After Jesus’ ministry, death and resurrection, of course, it was a different story. Christians reading back in the Old Testament were able to see where prophets like Isaiah and Micah had indeed caught glimpses of the truth: that salvation would come through a child and he would be born in Bethlehem, for example. However, at the time, there were no camera crews waiting like ‘Springwatch’, or perhaps we should say ‘Messiah-watch’, in the borrowed stable in Bethlehem. Some Early Christians thought that this was shocking and felt that the world must have noticed this incredible event and they invented all sorts of elaborate background material, like the Protevangelium of James, detailing the lives of Mary’s parents, her courtship with Joseph, and the incredible infancy of their new child. None of these ever made it into the Christian canon and were quickly seen as forgeries. They demonstrated, though, that same interest that we now see in modern biographies in the early life of famous people after they are famous.
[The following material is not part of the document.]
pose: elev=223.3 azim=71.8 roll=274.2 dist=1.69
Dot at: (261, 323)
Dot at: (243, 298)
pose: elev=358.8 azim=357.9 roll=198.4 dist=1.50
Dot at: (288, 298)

The truth is that Jesus, the long-expected Messiah, the person who would turn BC into AD and whose birth is being celebrated this night in every corner of our globe was born in poverty and utter obscurity. There was no fanfare or pomp. No great master like Reubens or Rembrandt waiting in the corner of the table with his easel to capture the great moment. Jesus was a refugee child born in a borrowed bed, with no timetable or schedule, and not even Mary probably knowing exactly when he would arrive. As the carol we shall sing shortly, ‘O little town of Bethlehem’ puts it so beautifully: “How silently, how silently, the wondrous gift is given”.
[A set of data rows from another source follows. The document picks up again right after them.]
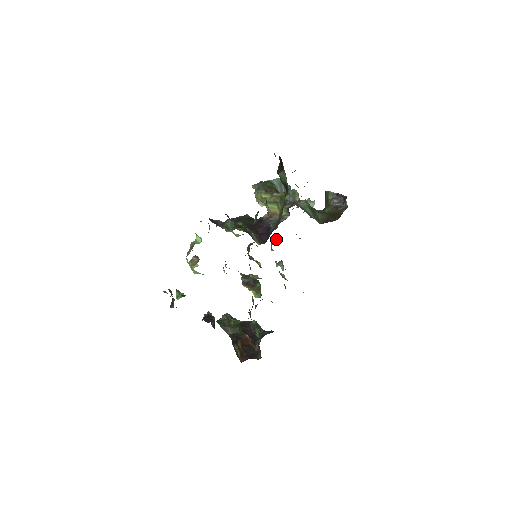
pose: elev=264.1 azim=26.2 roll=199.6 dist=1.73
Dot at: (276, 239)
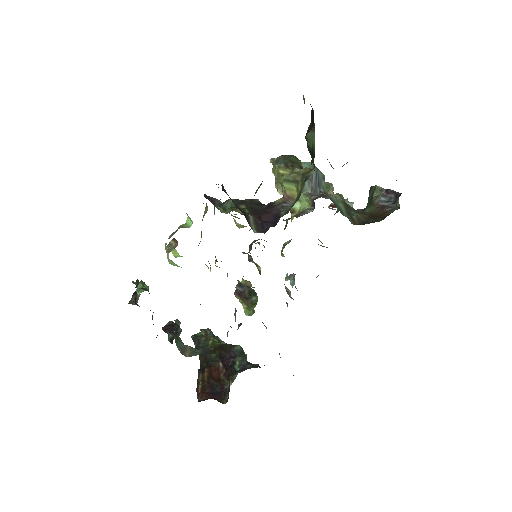
Dot at: (290, 241)
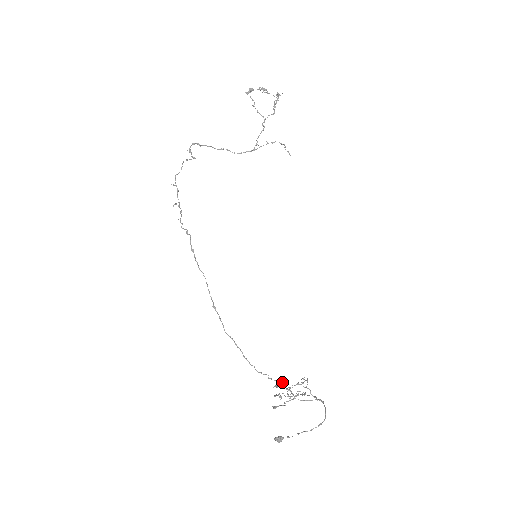
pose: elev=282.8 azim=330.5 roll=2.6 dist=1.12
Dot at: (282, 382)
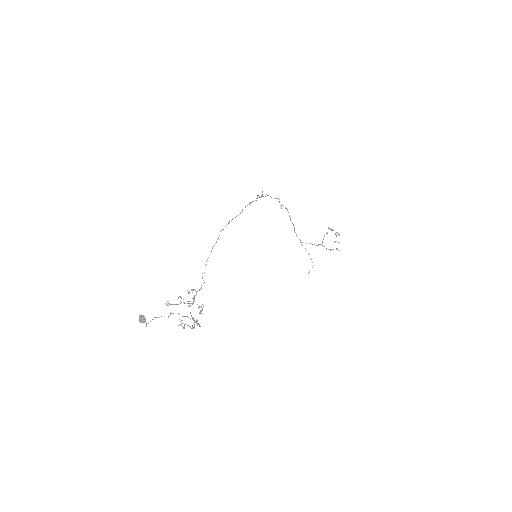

And in my experience that is how God mostly works in our world. God almost invariably chooses the still small voice over the earthquake. The poor peasant woman to the local celebrity. The inclination of a human heart instead of divine lightning bolts.
At Christmas, we are remembering how God works through the everyday and the mundane to reach out to his creation. Through kinds hearts and deeds of simple generosity. Through patient acts of pastoral care and neighbourly support that go unnoticed by the television cameras. Through heartfelt, simple prayers. Through the everyday goodness of millions of individuals, trying to make their little corner of the world slightly better. Through bread and wine. Through you and me.
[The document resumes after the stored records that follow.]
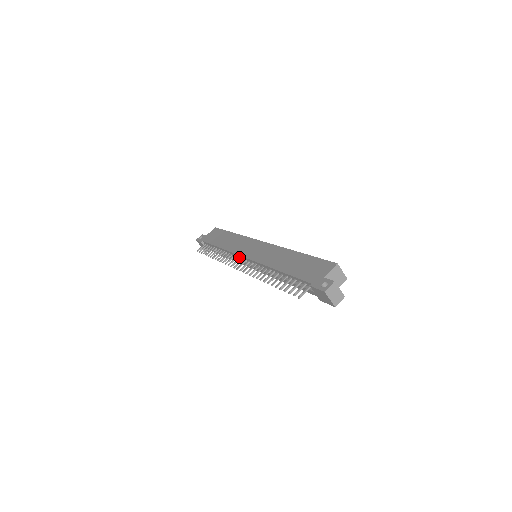
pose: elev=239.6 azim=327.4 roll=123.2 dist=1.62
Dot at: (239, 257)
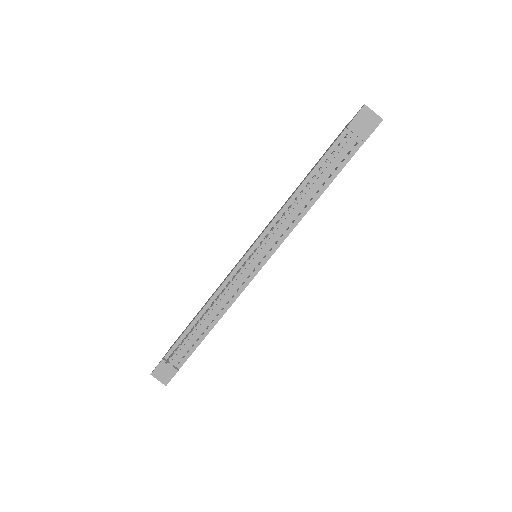
Dot at: (237, 270)
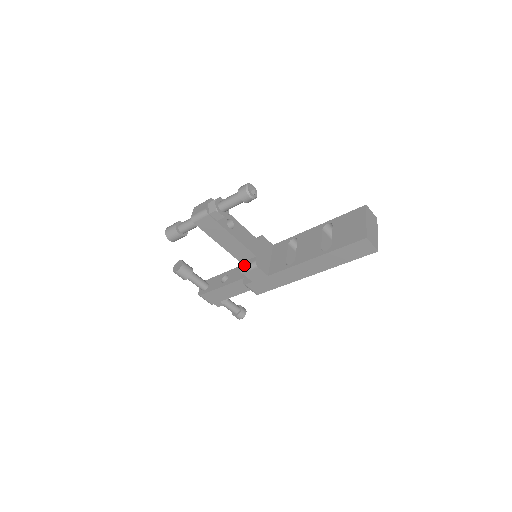
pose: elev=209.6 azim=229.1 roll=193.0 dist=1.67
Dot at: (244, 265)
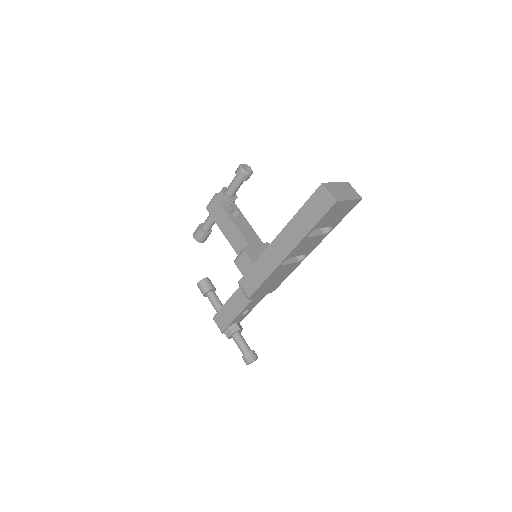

Like the prophets, and like Mary and Joseph, we usually have no idea what our actions or our words will lead to. We may feel ignored by the world and believe that what we are doing is pointless. But the message of Christmas – the supreme message – is that when we labour in the name of Christ, he walks by our side and gives purpose and meaning to everything we do. God works through the everyday and the normal with us, silently bringing in his Kingdom, like a child born in the night: unnoticed, ignored, in obscurity. But it is God himself, in the person of Christ Jesus, who dwells with us and within us, and I pray that you may know and feel him at work this holy night, and every night. Amen.